Nürnberg (epd). Mit einem großen Graffiti an einer Scheune in Nürnberg hat ein Künstler den bayerischen Ministerpräsidenten Markus Söder (CSU) nicht beleidigt und auch keine verfassungsfeindlichen Symbole verwendet. Zu diesem Urteil ist das Bayerische Oberste Landesgericht (OBLG) gekommen, wie das Gericht am Mittwoch mitteilte. Das Landgericht Nürnberg-Fürth hatte zuvor die Verurteilung des Künstlers aus der ersten Instanz zu einer Geldstrafe von 90 Tagessätzen zu je 30 Euro bestätigt.

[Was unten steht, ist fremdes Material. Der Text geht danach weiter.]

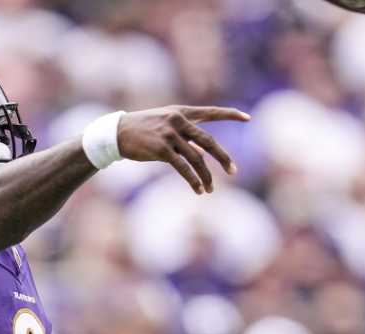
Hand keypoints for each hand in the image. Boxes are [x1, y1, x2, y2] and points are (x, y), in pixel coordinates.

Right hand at [115, 106, 249, 194]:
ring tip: (211, 189)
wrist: (117, 133)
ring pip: (197, 158)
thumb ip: (183, 133)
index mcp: (182, 113)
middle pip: (209, 141)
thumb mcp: (164, 123)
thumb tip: (200, 151)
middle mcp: (179, 121)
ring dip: (206, 176)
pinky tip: (199, 190)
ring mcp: (170, 135)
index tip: (247, 118)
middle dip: (223, 158)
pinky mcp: (161, 149)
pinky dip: (193, 180)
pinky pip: (183, 168)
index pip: (211, 112)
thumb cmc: (141, 130)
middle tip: (234, 171)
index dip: (230, 115)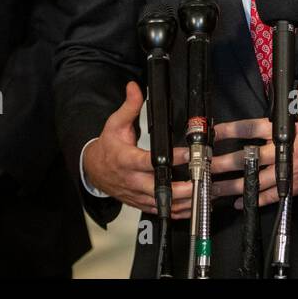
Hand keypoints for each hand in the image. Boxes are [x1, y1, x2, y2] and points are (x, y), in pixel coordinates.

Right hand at [82, 82, 192, 218]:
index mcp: (126, 160)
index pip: (151, 161)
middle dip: (182, 187)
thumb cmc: (107, 147)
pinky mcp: (141, 203)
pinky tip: (193, 206)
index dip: (171, 159)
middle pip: (160, 188)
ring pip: (163, 203)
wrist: (93, 170)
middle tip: (202, 180)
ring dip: (184, 201)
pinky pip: (161, 210)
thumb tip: (134, 87)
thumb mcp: (114, 124)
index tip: (189, 154)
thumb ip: (129, 106)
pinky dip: (178, 211)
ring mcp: (137, 194)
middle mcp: (132, 180)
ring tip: (204, 193)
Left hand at [210, 86, 297, 207]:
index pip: (250, 129)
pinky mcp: (294, 186)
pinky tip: (240, 202)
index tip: (213, 133)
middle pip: (247, 158)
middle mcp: (283, 152)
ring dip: (232, 186)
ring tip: (213, 189)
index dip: (230, 131)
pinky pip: (271, 196)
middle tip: (203, 166)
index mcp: (284, 131)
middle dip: (222, 163)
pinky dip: (255, 200)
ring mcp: (288, 171)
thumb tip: (283, 82)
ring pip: (255, 181)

Der Angeklagte hatte Revision eingelegt und nun den Freispruch erreicht. Rechtsmittel gegen den Beschluss des OBLG gibt es nicht. (AZ: 204 StRR 452/23)

Bei dem Bild handle es sich um eine zulässige Kritik am System, die die Grenzen der Kunstfreiheit nicht überschreite, heißt es in der Entscheidung. Das Graffiti an der Scheune zeigt mit dem Schriftzug "Liebesgrüße aus Bayern" eine Person in Uniform, deren eine Gesichtshälfte als Totenschädel dargestellt ist und deren andere Hälfte dem bayerischen Ministerpräsidenten ähnelt.

Der Graffiti-Künstler könne sich gegen den Vorwurf der Beleidigung auf die Kunstfreiheit berufen, ist die Auffassung des vierten Senats. Zwar erinnere die vom Angeklagten abgebildete Uniform wegen einiger Elemente an eine SS-Uniform. Abbildungen, die lediglich den Anschein eines verfassungswidrigen Kennzeichens erwecken würden, erfüllten jedoch nicht diesen Straftatbestand. Zudem habe der Künstler mit einem Fragezeichen auf der Krawatte des abgebildeten Mannes "seine Distanzierung hiervon deutlich zum Ausdruck gebracht", so das Gericht.

Eine schwerwiegende Verunglimpfung des Staates oder einen schwerwiegenden Eingriff in das Persönlichkeitsrecht von Markus Söder sah der Senat nicht. Der Künstler habe mit dem Stilmittel der Satire "undifferenziert und plakativ" Kritik an von ihm empfundenen Missständen im Bereich polizeilicher Gewalt ausdrücken wollen. Ein Künstler dürfe sich in seiner Kunst auch politisch, überspitzt oder polemisch äußern.